▶ _Source data_
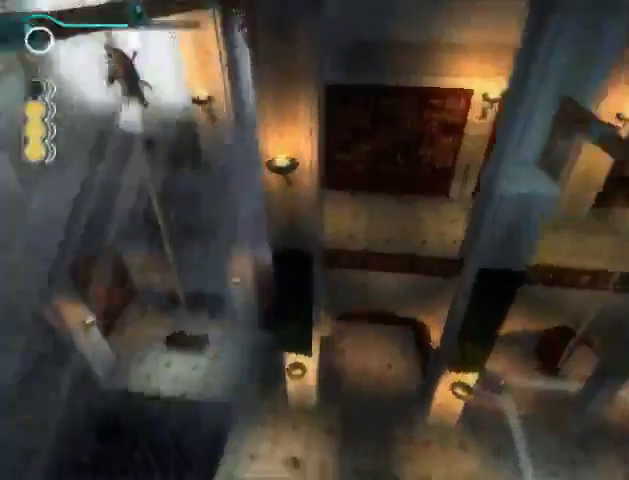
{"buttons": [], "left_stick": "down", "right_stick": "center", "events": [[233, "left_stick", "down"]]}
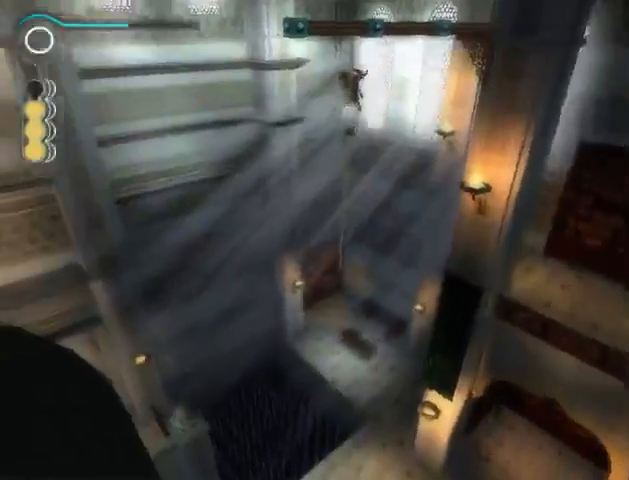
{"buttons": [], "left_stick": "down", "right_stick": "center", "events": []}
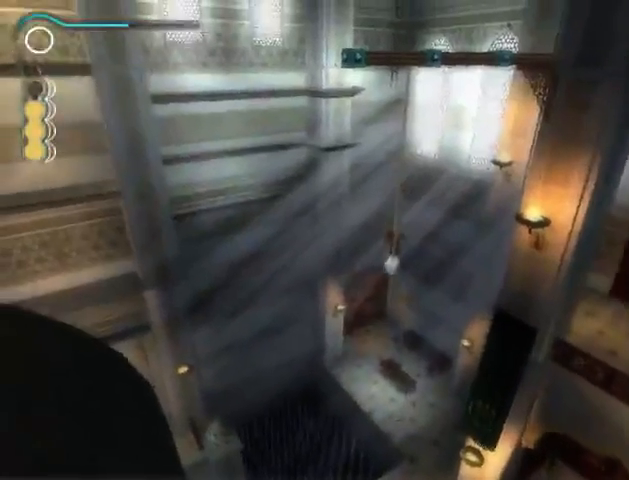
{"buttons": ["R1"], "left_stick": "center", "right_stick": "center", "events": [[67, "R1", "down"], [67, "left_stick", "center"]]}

▶ _Aim of the exercise_
Leave every picture out. Retype the remaining data exactly.

▶ _Solution_
{"buttons": [], "left_stick": "down", "right_stick": "center", "events": [[233, "left_stick", "down"]]}
{"buttons": [], "left_stick": "down", "right_stick": "center", "events": []}
{"buttons": ["R1"], "left_stick": "center", "right_stick": "center", "events": [[67, "R1", "down"], [67, "left_stick", "center"]]}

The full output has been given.